### Problem statement
Reproduce the listing verbatim.
== Provided entries
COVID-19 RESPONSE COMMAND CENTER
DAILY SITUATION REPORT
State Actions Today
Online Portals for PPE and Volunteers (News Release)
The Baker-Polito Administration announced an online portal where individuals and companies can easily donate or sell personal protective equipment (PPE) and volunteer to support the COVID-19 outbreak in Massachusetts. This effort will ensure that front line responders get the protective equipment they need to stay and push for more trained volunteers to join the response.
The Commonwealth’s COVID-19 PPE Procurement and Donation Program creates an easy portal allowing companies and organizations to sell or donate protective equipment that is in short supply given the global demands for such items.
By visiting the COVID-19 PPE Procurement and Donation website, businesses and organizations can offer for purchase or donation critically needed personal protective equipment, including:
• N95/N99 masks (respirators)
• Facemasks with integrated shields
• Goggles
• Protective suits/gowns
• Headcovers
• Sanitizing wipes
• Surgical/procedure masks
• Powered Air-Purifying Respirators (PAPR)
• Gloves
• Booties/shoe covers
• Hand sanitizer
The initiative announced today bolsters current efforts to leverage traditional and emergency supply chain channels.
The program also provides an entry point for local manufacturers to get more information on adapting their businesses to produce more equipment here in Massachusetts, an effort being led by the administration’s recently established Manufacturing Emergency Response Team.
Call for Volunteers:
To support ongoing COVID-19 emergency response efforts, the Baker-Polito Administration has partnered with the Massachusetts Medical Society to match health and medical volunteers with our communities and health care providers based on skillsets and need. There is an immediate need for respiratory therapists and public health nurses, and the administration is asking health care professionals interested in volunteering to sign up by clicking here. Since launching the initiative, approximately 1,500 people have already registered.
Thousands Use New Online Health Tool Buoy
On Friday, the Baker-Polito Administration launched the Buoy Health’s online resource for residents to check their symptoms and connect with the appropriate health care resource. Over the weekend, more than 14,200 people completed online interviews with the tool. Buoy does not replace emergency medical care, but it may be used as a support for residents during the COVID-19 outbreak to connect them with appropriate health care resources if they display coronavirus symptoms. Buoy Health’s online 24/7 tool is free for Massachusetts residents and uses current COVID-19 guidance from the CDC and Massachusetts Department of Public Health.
====
### Written solution
COVID-19 RESPONSE COMMAND CENTER
DAILY SITUATION REPORT
State Actions Today
Online Portals for PPE and Volunteers (News Release)
The Baker-Polito Administration announced an online portal where individuals and companies can easily donate or sell personal protective equipment (PPE) and volunteer to support the COVID-19 outbreak in Massachusetts. This effort will ensure that front line responders get the protective equipment they need to stay and push for more trained volunteers to join the response.
The Commonwealth’s COVID-19 PPE Procurement and Donation Program creates an easy portal allowing companies and organizations to sell or donate protective equipment that is in short supply given the global demands for such items.
By visiting the COVID-19 PPE Procurement and Donation website, businesses and organizations can offer for purchase or donation critically needed personal protective equipment, including:
• N95/N99 masks (respirators)
• Facemasks with integrated shields
• Goggles
• Protective suits/gowns
• Headcovers
• Sanitizing wipes
• Surgical/procedure masks
• Powered Air-Purifying Respirators (PAPR)
• Gloves
• Booties/shoe covers
• Hand sanitizer
The initiative announced today bolsters current efforts to leverage traditional and emergency supply chain channels.
The program also provides an entry point for local manufacturers to get more information on adapting their businesses to produce more equipment here in Massachusetts, an effort being led by the administration’s recently established Manufacturing Emergency Response Team.
Call for Volunteers:
To support ongoing COVID-19 emergency response efforts, the Baker-Polito Administration has partnered with the Massachusetts Medical Society to match health and medical volunteers with our communities and health care providers based on skillsets and need. There is an immediate need for respiratory therapists and public health nurses, and the administration is asking health care professionals interested in volunteering to sign up by clicking here. Since launching the initiative, approximately 1,500 people have already registered.
Thousands Use New Online Health Tool Buoy
On Friday, the Baker-Polito Administration launched the Buoy Health’s online resource for residents to check their symptoms and connect with the appropriate health care resource. Over the weekend, more than 14,200 people completed online interviews with the tool. Buoy does not replace emergency medical care, but it may be used as a support for residents during the COVID-19 outbreak to connect them with appropriate health care resources if they display coronavirus symptoms. Buoy Health’s online 24/7 tool is free for Massachusetts residents and uses current COVID-19 guidance from the CDC and Massachusetts Department of Public Health.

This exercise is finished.